What is required: Please copy out all the data. Every detail stays the same.

Data excerpt:

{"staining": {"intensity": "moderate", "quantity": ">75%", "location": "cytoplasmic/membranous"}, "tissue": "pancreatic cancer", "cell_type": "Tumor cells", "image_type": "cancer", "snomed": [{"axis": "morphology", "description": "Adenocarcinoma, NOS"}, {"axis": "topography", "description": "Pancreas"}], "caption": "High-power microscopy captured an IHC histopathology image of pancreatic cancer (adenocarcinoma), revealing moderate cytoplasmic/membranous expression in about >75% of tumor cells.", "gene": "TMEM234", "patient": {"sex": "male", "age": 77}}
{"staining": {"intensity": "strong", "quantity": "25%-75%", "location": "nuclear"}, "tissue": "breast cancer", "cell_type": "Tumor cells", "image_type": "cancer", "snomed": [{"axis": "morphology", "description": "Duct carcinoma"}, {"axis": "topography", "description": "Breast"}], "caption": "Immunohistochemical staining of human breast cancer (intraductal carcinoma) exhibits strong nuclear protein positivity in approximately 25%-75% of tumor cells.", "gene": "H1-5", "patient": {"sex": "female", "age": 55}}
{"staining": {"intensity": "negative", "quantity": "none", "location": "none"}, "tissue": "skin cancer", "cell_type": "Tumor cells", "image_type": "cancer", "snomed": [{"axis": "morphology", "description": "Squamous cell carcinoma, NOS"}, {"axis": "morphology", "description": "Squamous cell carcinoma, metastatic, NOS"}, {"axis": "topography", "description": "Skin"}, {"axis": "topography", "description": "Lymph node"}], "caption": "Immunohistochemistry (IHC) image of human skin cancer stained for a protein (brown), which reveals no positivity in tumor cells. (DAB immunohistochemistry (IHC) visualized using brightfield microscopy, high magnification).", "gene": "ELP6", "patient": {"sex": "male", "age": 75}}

Output of the exercise:
{"staining": {"intensity": "moderate", "quantity": ">75%", "location": "cytoplasmic/membranous"}, "tissue": "pancreatic cancer", "cell_type": "Tumor cells", "image_type": "cancer", "snomed": [{"axis": "morphology", "description": "Adenocarcinoma, NOS"}, {"axis": "topography", "description": "Pancreas"}], "caption": "High-power microscopy captured an IHC histopathology image of pancreatic cancer (adenocarcinoma), revealing moderate cytoplasmic/membranous expression in about >75% of tumor cells.", "gene": "TMEM234", "patient": {"sex": "male", "age": 77}}
{"staining": {"intensity": "strong", "quantity": "25%-75%", "location": "nuclear"}, "tissue": "breast cancer", "cell_type": "Tumor cells", "image_type": "cancer", "snomed": [{"axis": "morphology", "description": "Duct carcinoma"}, {"axis": "topography", "description": "Breast"}], "caption": "Immunohistochemical staining of human breast cancer (intraductal carcinoma) exhibits strong nuclear protein positivity in approximately 25%-75% of tumor cells.", "gene": "H1-5", "patient": {"sex": "female", "age": 55}}
{"staining": {"intensity": "negative", "quantity": "none", "location": "none"}, "tissue": "skin cancer", "cell_type": "Tumor cells", "image_type": "cancer", "snomed": [{"axis": "morphology", "description": "Squamous cell carcinoma, NOS"}, {"axis": "morphology", "description": "Squamous cell carcinoma, metastatic, NOS"}, {"axis": "topography", "description": "Skin"}, {"axis": "topography", "description": "Lymph node"}], "caption": "Immunohistochemistry (IHC) image of human skin cancer stained for a protein (brown), which reveals no positivity in tumor cells. (DAB immunohistochemistry (IHC) visualized using brightfield microscopy, high magnification).", "gene": "ELP6", "patient": {"sex": "male", "age": 75}}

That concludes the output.